Photosynthesis is the process used by plants, algae and certain bacteria to harness energy from sunlight and turn it into chemical energy. Here, we describe the general principles of photosynthesis and highlight how scientists are studying this natural process to help develop clean fuels and sources of renewable energy.
Process of Photosynthesis
There are 2 types of photosynthetic processes: Oxygenic and anoxygenic photosynthesis. The general principles of anoxygenic and oxygenic photosynthesis are very similar, but oxygenic photosynthesis is the most common and is seen in plants, algae and cyanobacteria.
During oxygenic photosynthesis, light energy transfers electrons from water (H2O) to carbon dioxide (CO2), to produce carbohydrates. In this transfer, the CO2 is “reduced,” or receives electrons, and the water becomes “oxidized,” or loses electrons.
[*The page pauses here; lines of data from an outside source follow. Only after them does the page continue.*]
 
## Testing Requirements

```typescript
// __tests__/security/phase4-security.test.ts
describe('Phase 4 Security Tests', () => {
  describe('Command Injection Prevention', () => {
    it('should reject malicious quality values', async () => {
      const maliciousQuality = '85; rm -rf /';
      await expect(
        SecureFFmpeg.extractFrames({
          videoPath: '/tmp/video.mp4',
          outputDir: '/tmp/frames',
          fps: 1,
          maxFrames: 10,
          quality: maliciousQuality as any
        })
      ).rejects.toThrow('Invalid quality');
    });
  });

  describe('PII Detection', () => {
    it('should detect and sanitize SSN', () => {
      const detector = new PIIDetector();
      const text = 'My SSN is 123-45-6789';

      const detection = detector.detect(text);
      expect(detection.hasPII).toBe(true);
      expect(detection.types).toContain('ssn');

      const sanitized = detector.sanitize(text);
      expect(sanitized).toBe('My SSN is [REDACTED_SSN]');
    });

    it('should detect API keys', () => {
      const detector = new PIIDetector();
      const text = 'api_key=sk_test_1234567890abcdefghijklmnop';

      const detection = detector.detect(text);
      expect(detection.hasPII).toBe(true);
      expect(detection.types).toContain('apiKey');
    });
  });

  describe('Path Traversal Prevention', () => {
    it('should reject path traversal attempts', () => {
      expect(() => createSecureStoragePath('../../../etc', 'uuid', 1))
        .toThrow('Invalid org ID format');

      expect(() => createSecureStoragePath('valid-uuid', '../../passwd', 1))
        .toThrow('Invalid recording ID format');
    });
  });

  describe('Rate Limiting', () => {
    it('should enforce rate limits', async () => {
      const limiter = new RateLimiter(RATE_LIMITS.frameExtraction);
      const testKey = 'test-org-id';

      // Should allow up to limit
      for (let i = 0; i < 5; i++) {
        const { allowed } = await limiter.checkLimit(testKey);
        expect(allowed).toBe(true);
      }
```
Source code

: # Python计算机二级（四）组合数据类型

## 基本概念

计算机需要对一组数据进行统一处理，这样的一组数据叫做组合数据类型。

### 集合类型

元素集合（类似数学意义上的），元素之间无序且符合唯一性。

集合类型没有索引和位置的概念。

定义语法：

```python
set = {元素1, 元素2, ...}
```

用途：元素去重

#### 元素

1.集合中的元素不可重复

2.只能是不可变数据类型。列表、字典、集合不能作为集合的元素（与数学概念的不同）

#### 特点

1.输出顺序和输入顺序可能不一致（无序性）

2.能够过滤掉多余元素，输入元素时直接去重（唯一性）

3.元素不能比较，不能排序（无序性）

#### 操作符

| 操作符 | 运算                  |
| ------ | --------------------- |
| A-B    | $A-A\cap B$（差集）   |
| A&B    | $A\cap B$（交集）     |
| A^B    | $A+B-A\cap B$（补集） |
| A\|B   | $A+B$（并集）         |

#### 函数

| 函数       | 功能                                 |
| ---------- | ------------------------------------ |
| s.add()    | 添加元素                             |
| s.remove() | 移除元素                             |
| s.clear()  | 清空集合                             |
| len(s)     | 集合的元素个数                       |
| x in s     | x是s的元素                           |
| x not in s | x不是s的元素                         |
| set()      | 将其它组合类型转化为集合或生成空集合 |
Ultimately, oxygen is produced along with carbohydrates.
Oxygenic photosynthesis functions as a counterbalance to respiration by taking in the carbon dioxide produced by all breathing organisms and reintroducing oxygen to the atmosphere.
On the other hand, anoxygenic photosynthesis uses electron donors other than water. The process typically occurs in bacteria such as purple bacteria and green sulfur bacteria, which are primarily found in various aquatic habitats.
Though both types are complex, multistep affairs, the overall process can be neatly summarized as a chemical equation.
Oxygenic photosynthesis is written as follows:
6CO2 + 12H2O + Light Energy → C6H12O6 + 6O2 + 6H2O
Here, six molecules of carbon dioxide (CO2) combine with 12 molecules of water (H2O) using light energy. The end result is the formation of a single carbohydrate molecule (C6H12O6, or glucose) along with six molecules each of breathable oxygen and water.